The final dissertation demonstrates students’ scholarly ability to examine, critique, and synthesize knowledge and experience, so that new ideas can be tested; best practices identified, established, and verified; and theoretical, practice, or policy constructs evaluated and advanced. Doctoral students have the opportunity to integrate their program of study into an in-depth exploration of an interest area, culminating in the completion their dissertation research study in this course. Students complete the dissertation independently, with the guidance of a supervisory committee chair and committee members. Students complete a prospectus, proposal, Institutional Review Board application, and a final oral presentation and written dissertation. Ultimately, every dissertation should make a fresh contribution to the field of public policy and administration. (Prerequisites: Core KAMs, RSCH 8100P, RSCH 8200P, and RSCH 8300P.)

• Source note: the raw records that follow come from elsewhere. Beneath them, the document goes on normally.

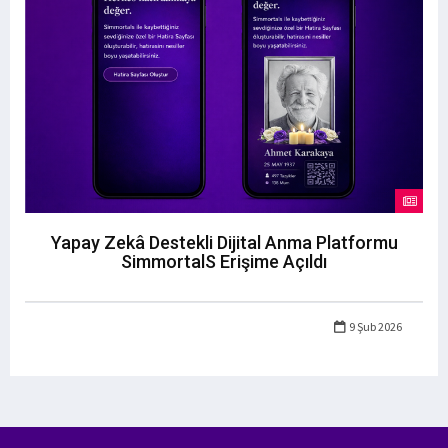
Yapay Zekâ Destekli Dijital Anma Platformu
SimmortalS Erişime Açıldı
9 Şub 2026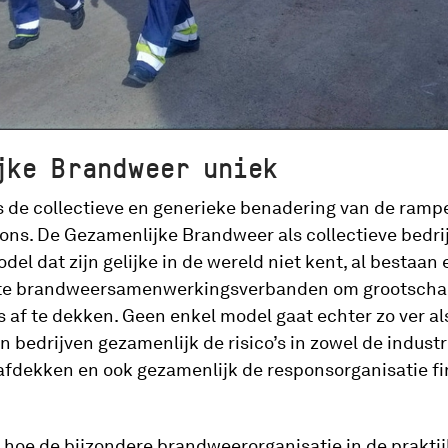
jke Brandweer uniek
s de collectieve en generieke benadering van de ramp
ons. De Gezamenlijke Brandweer als collectieve bedri
el dat zijn gelijke in de wereld niet kent, al bestaan 
ate brandweersamenwerkingsverbanden om grootschali
s af te dekken. Geen enkel model gaat echter zo ver al
 bedrijven gezamenlijk de risico’s in zowel de industr
afdekken en ook gezamenlijk de responsorganisatie f
 hoe de bijzondere brandweerorganisatie in de praktij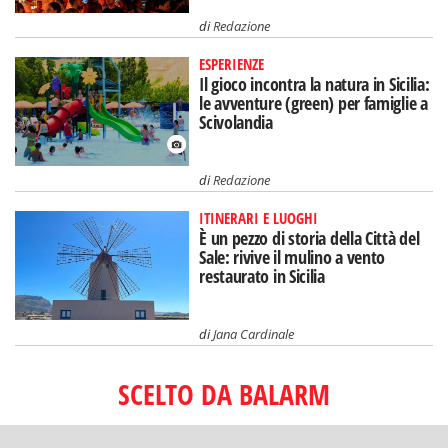
di
Redazione
ESPERIENZE
Il gioco incontra la natura in Sicilia:
le avventure (green) per famiglie a
Scivolandia
di
Redazione
ITINERARI E LUOGHI
È un pezzo di storia della Città del
Sale: rivive il mulino a vento
restaurato in Sicilia
di
Jana Cardinale
SCELTO DA BALARM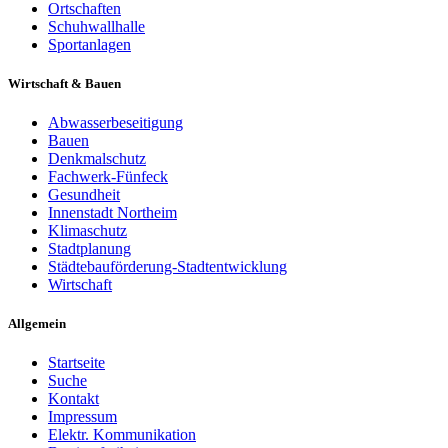
Ortschaften
Schuhwallhalle
Sportanlagen
Wirtschaft & Bauen
Abwasserbeseitigung
Bauen
Denkmalschutz
Fachwerk-Fünfeck
Gesundheit
Innenstadt Northeim
Klimaschutz
Stadtplanung
Städtebauförderung-Stadtentwicklung
Wirtschaft
Allgemein
Startseite
Suche
Kontakt
Impressum
Elektr. Kommunikation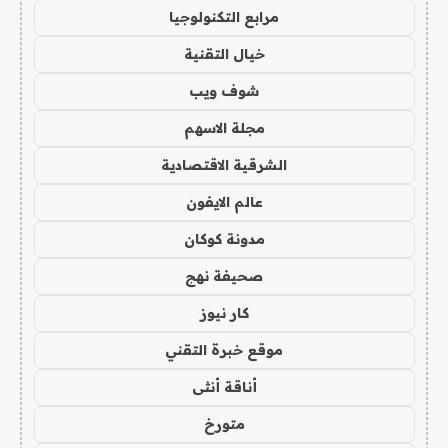
مرابع التكنولوجيا
خيال التقنية
شوف ويب
مجلة الاسهم
الشرقية الاقتصادية
عالم الايفون
مدونة كوكان
صحيفة نهج
كار نيوز
موقع خبرة التقني
أناقة أنثى
متورخ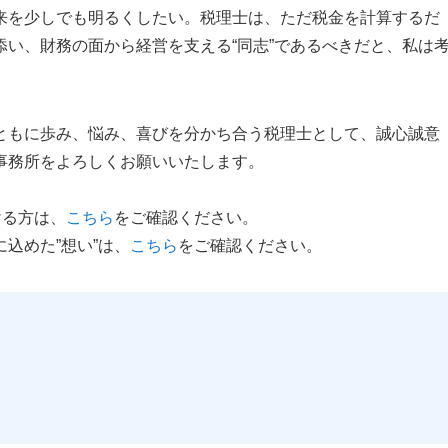
来を少しでも明るくしたい。税理士は、ただ税金を計算するだ
い、財務の面から経営を支える“同志”であるべきだと、私は
ともに歩み、悩み、喜びを分かち合う税理士として、誠心誠意
事務所をよろしくお願いいたします。
ける方は、
こちら
をご確認ください。
込めた”想い”は、
こちら
をご確認ください。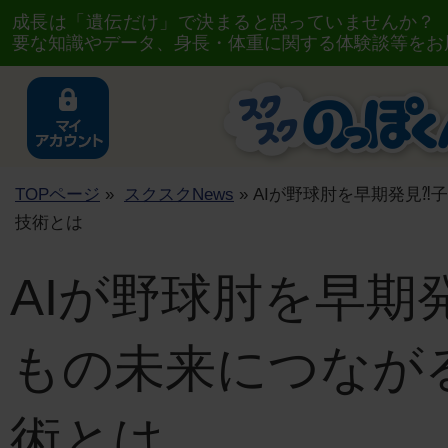
成長は「遺伝だけ」で決まると思っていませんか？
要な知識やデータ、身長・体重に関する体験談等をお
TOPページ
»
スクスクNews
» AIが野球肘を早期発見
技術とは
AIが野球肘を早期
もの未来につなが
術とは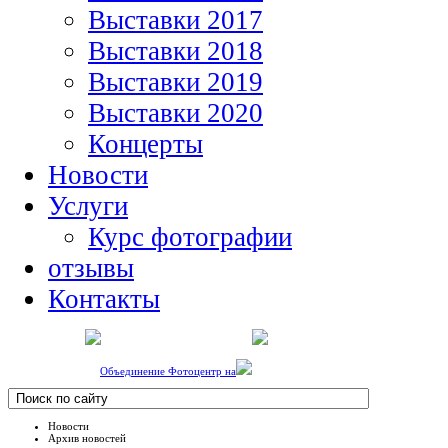
Выставки 2017
Выставки 2018
Выставки 2019
Выставки 2020
Концерты
Новости
Услуги
Курс фотографии
отзывы
Контакты
Объединение Фотоцентр на
Новости
Архив новостей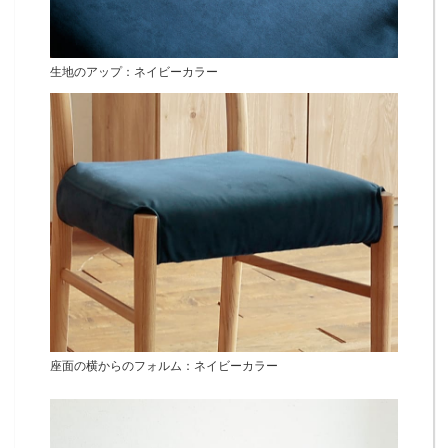
生地のアップ：ネイビーカラー
座面の横からのフォルム：ネイビーカラー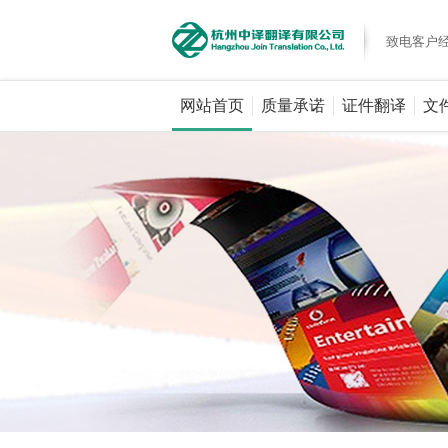
致电客户
网站首页
质量承诺
证件翻译
文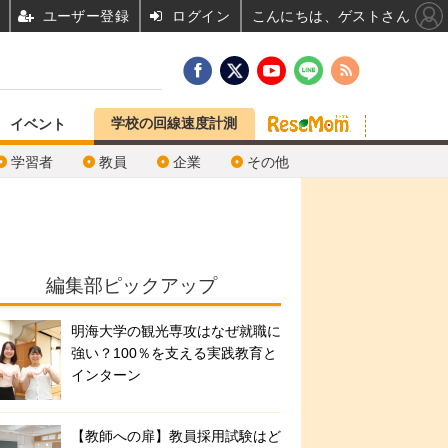
ユーザー登録
ログイン
こんにちは、ゲストさん
学校の回線速度計測
イベント
学習者
教員
企業
その他
編集部ピックアップ
明海大学の観光専攻はなぜ就職に
強い？100％を支える実践教育と
インターン
【教師への扉】教員採用試験はど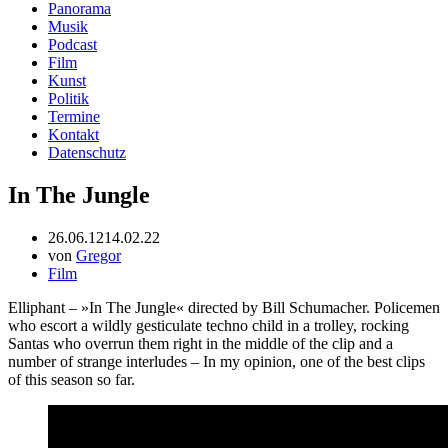
Panorama
Musik
Podcast
Film
Kunst
Politik
Termine
Kontakt
Datenschutz
In The Jungle
26.06.12
14.02.22
von
Gregor
Film
Elliphant – »In The Jungle« directed by Bill Schumacher. Policemen
who escort a wildly gesticulate techno child in a trolley, rocking
Santas who overrun them right in the middle of the clip and a
number of strange interludes – In my opinion, one of the best clips
of this season so far.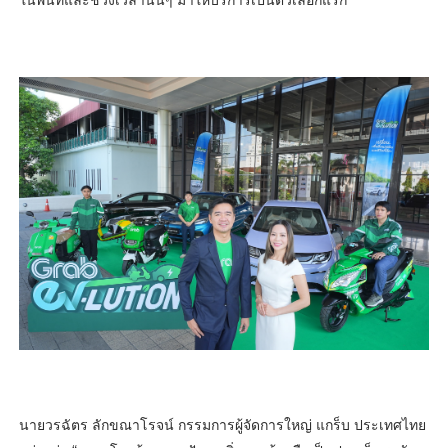
ในพื้นที่และช่วงเวลานั้นๆ มาให้บริการเป็นตัวเลือกแรก
นายวรฉัตร ลักขณาโรจน์ กรรมการผู้จัดการใหญ่ แกร็บ ประเทศไทย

This course is part of Walden’s commitment to help prepare students to meet the university’s expectations for writing in courses at the doctoral level. In this course, students write a short academic essay that will be scored by a team of writing assessors in the Center for Student Success. Based on the essay score, students will be guided toward any further recommended or required writing support needed to meet writing proficiency standards. This required course is free. Students will be enrolled automatically in it after they complete their first full quarter or semester in their doctoral program.